Although it’s still one week from Valentine’s Day, there is love in air at the Pfister Hotel tonight. Romantic love, Milwaukee love, Latin music love.

“Guajira,” scrape, boom, swoosh, “Guajira,” scrape, boom, swoosh…It’s the type of sound that crawls under your skin and tickles until you dance. Two people are wildly gyrating in front of the window at Blu about four counts faster than the music. It looks like an African tribal dance of sorts.  They are the only people dancing in the room, but they couldn’t care less. It’s hard not to notice her, wearing a red shirt and her braid whipping slices through the heavy conversation in the air. He’s wearing a sweater vest and thick-rimmed glasses. His movements are stiff and jerky, but his chin stays up as he concentrates on repeating the same footsteps.

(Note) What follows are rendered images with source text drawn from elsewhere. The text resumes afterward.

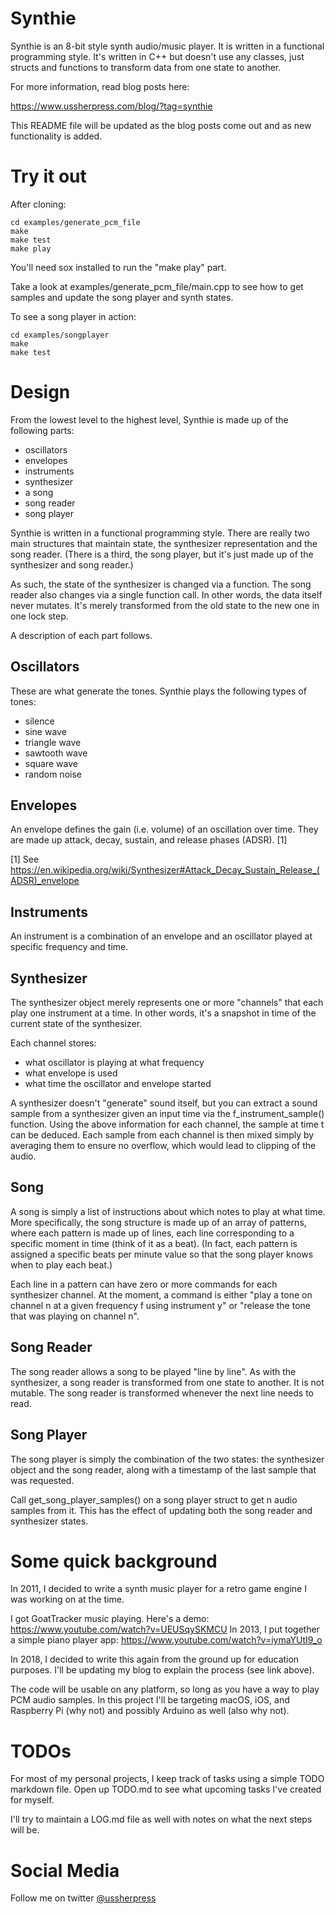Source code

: # Synthie

Synthie is an 8-bit style synth audio/music player. It is written in a functional programming style. It's written in C++ but doesn't use any classes, just structs and functions to transform data from one state to another.

For more information, read blog posts here: 

  https://www.ussherpress.com/blog/?tag=synthie

This README file will be updated as the blog posts come out and as new functionality is added.

# Try it out

After cloning:

    cd examples/generate_pcm_file
    make
    make test
    make play

You'll need sox installed to run the "make play" part. 

Take a look at examples/generate_pcm_file/main.cpp to see how to get samples and update the song player and synth states.

To see a song player in action:

    cd examples/songplayer
    make
    make test

# Design

From the lowest level to the highest level, Synthie is made up of the following parts:

- oscillators
- envelopes
- instruments
- synthesizer
- a song
- song reader
- song player

Synthie is written in a functional programming style. There are really two main structures that maintain state, the
synthesizer representation and the song reader. (There is a third, the song player, but it's just made up of the
synthesizer and song reader.)

As such, the state of the synthesizer is changed via a function. The song reader also changes via a single function
call. In other words, the data itself never mutates. It's merely transformed from the old state to the new one in
one lock step.

A description of each part follows.

## Oscillators
These are what generate the tones. Synthie plays the following types of tones:

- silence
- sine wave
- triangle wave
- sawtooth wave
- square wave
- random noise

## Envelopes
An envelope defines the gain (i.e. volume) of an oscillation over time. They are made up attack, decay, sustain,
and release phases (ADSR). [1]

[1] See https://en.wikipedia.org/wiki/Synthesizer#Attack_Decay_Sustain_Release_(ADSR)_envelope

## Instruments
An instrument is a combination of an envelope and an oscillator played at specific frequency and time.

## Synthesizer
The synthesizer object merely represents one or more "channels" that each play one instrument at a time. In other
words, it's a snapshot in time of the current state of the synthesizer.

Each channel stores:
  - what oscillator is playing at what frequency
  - what envelope is used
  - what time the oscillator and envelope started

A synthesizer doesn't "generate" sound itself, but you can extract a sound sample from a synthesizer given 
an input time via the f_instrument_sample() function. Using the above information for each channel, the sample
at time t can be deduced. Each sample from each channel is then mixed simply by averaging them to ensure no
overflow, which would lead to clipping of the audio.

## Song
A song is simply a list of instructions about which notes to play at what time. More specifically, the song
structure is made up of an array of patterns, where each pattern is made up of lines, each line corresponding to 
a specific moment in time (think of it as a beat). (In fact, each pattern is assigned a specific beats per minute
value so that the song player knows when to play each beat.) 

Each line in a pattern can have zero or more commands for each synthesizer channel. At the moment, a command is 
either "play a tone on channel n at a given frequency f using instrument y" or "release the tone that was playing
on channel n".

## Song Reader
The song reader allows a song to be played "line by line". As with the synthesizer, a song reader is transformed from one state to another. It is not mutable. The song reader
is transformed whenever the next line needs to read.

## Song Player
The song player is simply the combination of the two states: the synthesizer object and the song reader, along with
a timestamp of the last sample that was requested.

Call get_song_player_samples() on a song player struct to get n audio samples from it. This has the effect of updating
both the song reader and synthesizer states.


# Some quick background

In 2011, I decided to write a synth music player for a retro game engine I was working on at the time.

I got GoatTracker music playing. Here's a demo: https://www.youtube.com/watch?v=UEUSqySKMCU
In 2013, I put together a simple piano player app: https://www.youtube.com/watch?v=iymaYUtI9_o
 
In 2018, I decided to write this again from the ground up for education purposes. I'll be updating
my blog to explain the process (see link above). 

The code will be usable on any platform, so long as you have a way to play PCM audio samples. In
this project I'll be targeting macOS, iOS, and Raspberry Pi (why not) and possibly Arduino as well
(also why not).


# TODOs

For most of my personal projects, I keep track of tasks using a simple TODO markdown file. Open up
TODO.md to see what upcoming tasks I've created for myself.

I'll try to maintain a LOG.md file as well with notes on what the next steps will be.


# Social Media

Follow me on twitter [@ussherpress](https://twitter.com/ussherpress)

A woman courteously invites me to share her corner of the room as we remain innocent bystanders to their unabashed spectacle and soak in the energy radiating from the room. We agree that it’s a crime if you’re a local and you don’t know about this great place. We both also agree that De la Buena is a fantastic band, even paired down to a quartet. She introduced herself as Bonnie Schafer. Her husband John returned to their table and they nibbled on a brightly-colored assortment of cheese cubes as we continued to gush about all the different things we love about Milwaukee – live music, Blu and views of the lake top the list. As more and more guests trickle in from the Heart Ball (more on that later this week) I decided to relinquish my coveted spot near the band and head downstairs.

At the lobby bar, I found Ted and Victoria unwinding in the company of two Kettle One martinis, straight up. A single olive floated in their glasses like a buoy.

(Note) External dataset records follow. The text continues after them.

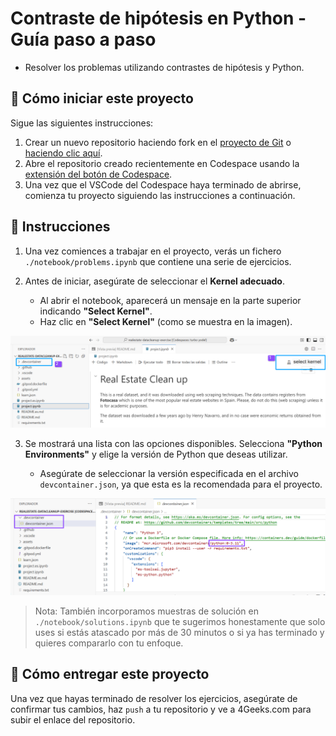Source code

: <!--hide-->
# Contraste de hipótesis en Python - Guía paso a paso
<!--endhide-->

- Resolver los problemas utilizando contrastes de hipótesis y Python.

## 🌱 Cómo iniciar este proyecto

Sigue las siguientes instrucciones:

1. Crear un nuevo repositorio haciendo fork en el [proyecto de Git](https://github.com/4GeeksAcademy/hypothesis-testing-exercises-project-with-python) o [haciendo clic aquí](https://github.com/4GeeksAcademy/hypothesis-testing-exercises-project-with-python/fork).
2. Abre el repositorio creado recientemente en Codespace usando la [extensión del botón de Codespace](https://docs.github.com/en/codespaces/developing-in-codespaces/creating-a-codespace-for-a-repository#creating-a-codespace-for-a-repository).
3. Una vez que el VSCode del Codespace haya terminado de abrirse, comienza tu proyecto siguiendo las instrucciones a continuación.

## 📝 Instrucciones

1. Una vez comiences a trabajar en el proyecto, verás un fichero `./notebook/problems.ipynb` que contiene una serie de ejercicios. 

2. Antes de iniciar, asegúrate de seleccionar el **Kernel adecuado**. 

    - Al abrir el notebook, aparecerá un mensaje en la parte superior indicando **"Select Kernel"**.  
    - Haz clic en **"Select Kernel"** (como se muestra en la imagen).       


![image-kernel](assets/image-kernel.png)

3. Se mostrará una lista con las opciones disponibles. Selecciona **"Python Environments"** y elige la versión de Python que deseas utilizar.  

    - Asegúrate de seleccionar la versión especificada en el archivo `devcontainer.json`, ya que esta es la recomendada para el proyecto.


![image-devcontainer](assets/devcontainer-image.png)


> Nota: También incorporamos muestras de solución en `./notebook/solutions.ipynb` que te sugerimos honestamente que solo uses si estás atascado por más de 30 minutos o si ya has terminado y quieres compararlo con tu enfoque.

## 🚛 Cómo entregar este proyecto

Una vez que hayas terminado de resolver los ejercicios, asegúrate de confirmar tus cambios, haz `push` a tu repositorio y ve a 4Geeks.com para subir el enlace del repositorio.

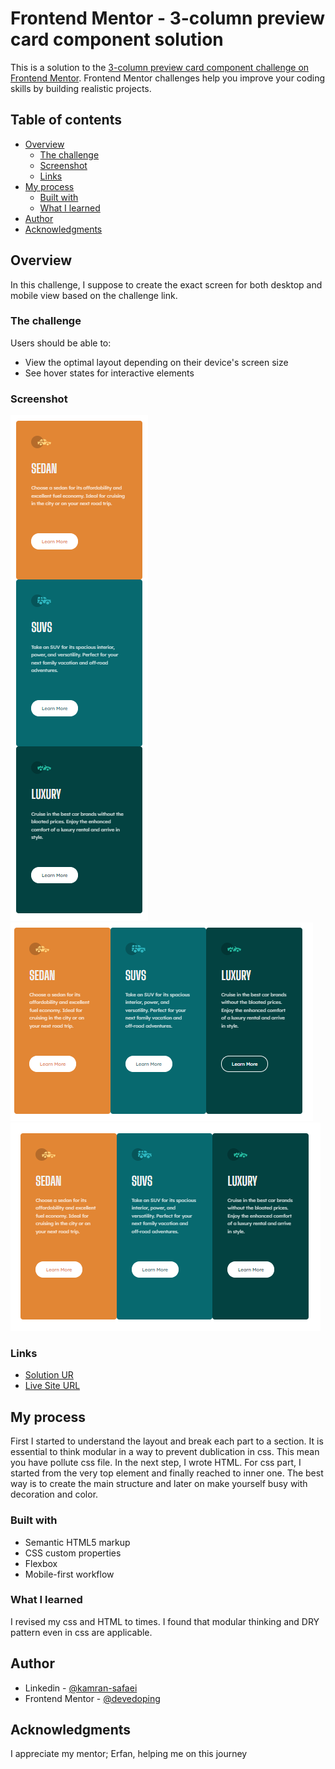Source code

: # Frontend Mentor - 3-column preview card component solution

This is a solution to the [3-column preview card component challenge on Frontend Mentor](https://www.frontendmentor.io/challenges/3column-preview-card-component-pH92eAR2-). Frontend Mentor challenges help you improve your coding skills by building realistic projects. 

## Table of contents

- [Overview](#overview)
  - [The challenge](#the-challenge)
  - [Screenshot](#screenshot)
  - [Links](#links)
- [My process](#my-process)
  - [Built with](#built-with)
  - [What I learned](#what-i-learned)
- [Author](#author)
- [Acknowledgments](#acknowledgments)


## Overview
In this challenge, I suppose to create the exact screen for both desktop and mobile view based on the challenge link.

### The challenge

Users should be able to:

- View the optimal layout depending on their device's screen size
- See hover states for interactive elements

### Screenshot

![](./.screenshots/3.png)
![](./.screenshots/2.png)
![](./.screenshots/1.png)

### Links

- [Solution UR](https://github.com/neo2enigma/3-column-preview-card-component-main)
- [Live Site URL](https://neo2enigma.github.io/3-column-preview-card-component-main/)

## My process
First I started to understand the layout and break each part to a section. It is essential to think modular in a way to prevent dublication in css. This mean you have pollute css file.
In the next step, I wrote HTML. For css part, I started from the very top element and finally reached to inner one.
The best way is to create the main structure and later on make yourself busy with decoration and color.

### Built with

- Semantic HTML5 markup
- CSS custom properties
- Flexbox
- Mobile-first workflow

### What I learned

I revised my css and HTML to times. I found that modular thinking and DRY pattern even in css are applicable.

## Author

- Linkedin - [@kamran-safaei](https://www.linkedin.com/in/kamran-safaei/)
- Frontend Mentor - [@devedoping](https://www.instagram.com/devedoping/)


## Acknowledgments

I appreciate my mentor; Erfan, helping me on this journey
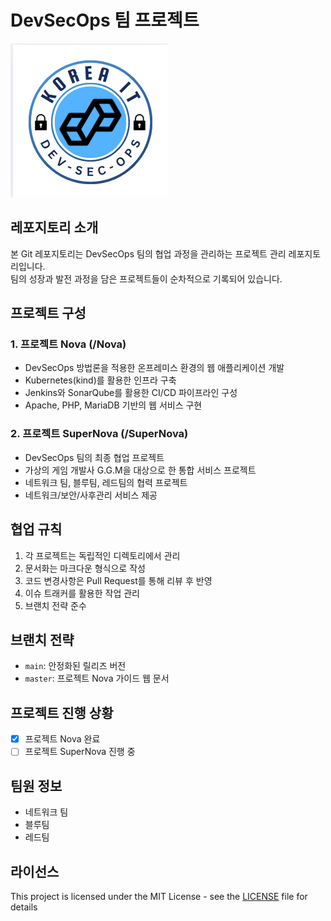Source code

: # DevSecOps 팀 프로젝트
![alt text](image.png)
## 레포지토리 소개
본 Git 레포지토리는 DevSecOps 팀의 협업 과정을 관리하는 프로젝트 관리 레포지토리입니다.  
팀의 성장과 발전 과정을 담은 프로젝트들이 순차적으로 기록되어 있습니다.

## 프로젝트 구성

### 1. 프로젝트 Nova (/Nova)
- DevSecOps 방법론을 적용한 온프레미스 환경의 웹 애플리케이션 개발
- Kubernetes(kind)를 활용한 인프라 구축
- Jenkins와 SonarQube를 활용한 CI/CD 파이프라인 구성
- Apache, PHP, MariaDB 기반의 웹 서비스 구현

### 2. 프로젝트 SuperNova (/SuperNova)
- DevSecOps 팀의 최종 협업 프로젝트
- 가상의 게임 개발사 G.G.M을 대상으로 한 통합 서비스 프로젝트
- 네트워크 팀, 블루팀, 레드팀의 협력 프로젝트
- 네트워크/보안/사후관리 서비스 제공

## 협업 규칙
1. 각 프로젝트는 독립적인 디렉토리에서 관리
2. 문서화는 마크다운 형식으로 작성
3. 코드 변경사항은 Pull Request를 통해 리뷰 후 반영
4. 이슈 트래커를 활용한 작업 관리
5. 브랜치 전략 준수

## 브랜치 전략
- `main`: 안정화된 릴리즈 버전
- `master`: 프로젝트 Nova 가이드 웹 문서

## 프로젝트 진행 상황
- [x] 프로젝트 Nova 완료
- [ ] 프로젝트 SuperNova 진행 중

## 팀원 정보
- 네트워크 팀
- 블루팀
- 레드팀

## 라이선스
This project is licensed under the MIT License - see the [LICENSE](LICENSE) file for details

They excitedly greeted Ellie, the cocktail waitress, a familiar face. “How long have you been working here?” asked Victoria. “32 years,” proudly replied Ellie. “That’s about as long as I’ve been coming here,” admitted Ted.

Cecil Negro Jr. of De la Buena
Cecil Negro Jr. of De la Buena

Ted went to Marquette University from 1964-1969. He visited the Pfister Hotel for the first time when his parents were dropping him off at school and it quickly became a family favorite. “They continued to stay here every time they came to Milwaukee to visit me,” he said. Now living in Chicago, Ted and his wife Victoria make it a Valentine’s Day tradition to stay at Pfister Hotel. “I know it’s a little early, but we wanted to come in for the Marquette basketball game today,” says Victoria. “We like to make it back a few times a year for the summer festivals or to cheer on Marquette.”

I urged them to head upstairs and hear De La Buena. Victoria’s ears perked up like a bunny when I said Latin music. “Will there be dancing? she asked “I do ballroom and Salsa dance.”

“You will not be the only ones dancing,” I promised. “And if you know ballroom, you’re two steps ahead of the rest.”